Se nel libro, poi, si interroga spesso sul significato di “sentirsi nero dentro” e sul senso dato e sull’accezione che ha assunto (soprattutto in passato) il colore nero, spesso connotato negativamente (altra discriminazione) e associato a prostituzione (o al lutto), non manca di notare quanto esso sia legato alle più vaste problematiche del rispetto per la donna e del proprio corpo. Così come non si esime dal considerare che si tratta di un excursus che risale indietro nel tempo, da ripercorrere per capire tematiche che hanno origini storiche. Sono le citazioni celebri che è andata a ricercare che ne danno prova. Due su tutte risaltano agli occhi: quella di Martin Luther King “Ho un sogno. Che i miei bambini un giorno vivranno in una nazione in cui non saranno giudicati per il colore della pelle, ma per l’essenza della loro personalità”. E quella di Viola Davis agli Emmy del 2015: “L’unica cosa che separa le donne di colore da chiunque altro è l’opportunità”. Quella che lei ha voluto dare con il marito, produttore musicale, ad artisti di strada provenienti da tutt’Africa: Mali, Malawi, Kenya, Sud Sudan, Rwanda. Quelli che si sono costruiti una chitarra con una tanica di benzina, o un tamburo con una lattina di Coca–cola.

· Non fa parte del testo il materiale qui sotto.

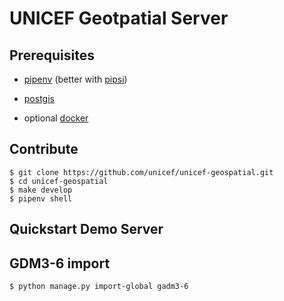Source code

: UNICEF Geotpatial Server
========================


Prerequisites
-------------

 - [pipenv](https://github.com/pypa/pipenv) (better with [pipsi](https://github.com/mitsuhiko/pipsi))
 - [postgis](https://postgis.net/)
 
 - optional [docker](https://www.docker.com/)
  
Contribute
----------

    $ git clone https://github.com/unicef/unicef-geospatial.git
    $ cd unicef-geospatial
    $ make develop
    $ pipenv shell


Quickstart Demo Server
----------------------


GDM3-6 import
----------------------

    $ python manage.py import-global gadm3-6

Per questo l’impegno di Marilena non si arresta. Prosegue la promozione di Razzismo all’italiana, le prossime tappe le ricordiamo sono: il 25 luglio alla Libreria Griot di Roma e poi il 6 ottobre a New York; ma ella ci riserva altre soprese che ci ha voluto gentilmente anticipare. “Ho un terzo libro, in realtà –ci svela-, che è uscito a febbraio ed è firmato da mio marito Ian Brennan, ma contiene le mie fotografie: ‘How music dies (or lives) – field recording and the battle for democracy in the arts’, che è la raccolta dei nostri viaggi alla ricerca di artisti di strada dal terzo mondo, culminati in tournée e album, tra cui ‘Zomba Prison Project’ (nominato ai Grammy’s quest’anno nella categoria World Music)”. Che dire? Tanto di cappello a chi cerca di insegnare a guardare oltre ogni superficiale apparenza e banale convinzione erronea, priva di fondamento e reale conoscenza. “Un conto è atteggiarsi da nero; un altro è comprendere la cultura afro e immergervisi. Afro, poi, mi sembra una parola così generica; un concetto a cui molti associano la cultura di 53 Stati. Per questo alcuni mi chiedono se parlo l’“africano” (alla faccia delle oltre 1.500 lingue che ne fanno parte)”, è la sua lezione. Mai generalizzare in maniera riduttiva e troppo semplicistica, ci rivela. Infine vogliamo concludere con la stessa profonda dedica che lei ha riportato nel suo testo: “A te che viaggi, che sogni, che speri. Che sei disposto a tutto per difendere ciò in cui credi. Cittadino del mondo, sostenitore della multiculturalità. A te che sei speciale perché sei come sei; con quel bagaglio culturale che ti distingue, rendendoti unico. Grazie di cuore”. Non dimentichiamo mai il valore della diversità.